Thanks to the Coffee Vision Project, the School of Business and Engineering Vaud (HEIG-VD), University of Applied Sciences Western Switzerland (HES-SO), and the Alliance of Bioversity International and CIAT are organizing the Artificial Intelligence for Sustainable Agriculture Conference. It will be held on 12 November 2021 with the aim of presenting state-of-the-art technologies and research projects in the domain of AI for sustainable agriculture, as well as serving as a platform for networking.

  • Sample map of coffee lands produced based on training and validating of deep learning system with available location data

Sample map of coffee lands produces based on training and validating of deep learning system with available location data

What does this mean?

There is a long road ahead to achieve reduction, and eventually stopping coffee-driven deforestation in Vietnam. With a mix of administrative, technological, and consensus building challenges, the project team in the Alliance is striving to bridge these gaps with the help of remote sensing.

In recent assessments, the project team has identified the key gaps in monitoring forest loss due to coffee production:

  • Existing deforestation alerts are not relevant to the users and cannot be attributed to their commodity or farm;
  •  Predicting metrics before trees are lost are scarce and overall scale of areas captured are not targeted;
  •  Biomass carbon stocks data is not easily accessible and current metrics do not necessarily meet user needs; and
  • Access to actionable and understandable data that supports positive action from various stakeholders and actors. 
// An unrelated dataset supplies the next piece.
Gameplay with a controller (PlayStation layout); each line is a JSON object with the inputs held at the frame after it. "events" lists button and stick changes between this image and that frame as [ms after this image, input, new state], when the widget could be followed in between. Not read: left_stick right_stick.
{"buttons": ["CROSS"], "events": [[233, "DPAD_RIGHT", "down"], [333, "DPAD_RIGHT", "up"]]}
With these in mind, the Coffee Vision project strives to use satellite data and case studies to get next users to become more engaged in sustainable coffee production in the country. By working with the private sector, certification agencies, and producers in needs assessments, the project team hopes that the application for AI and remote sensing can also target improved quality of information of deforestation and related risks and influence the coffee supply chain to prefer deforestation-free coffee to meet their commitments to address deforestation.

This delicate balanced brew ensures a multi-directional approach to combatting deforestation using precision satellite imaging and artificial intelligence application. The project is able to benefit coffee traders, roasters, and investors,  and the planet by providing prior intervention in future deforestation risk areas, to maintain sustainability in coffee farming.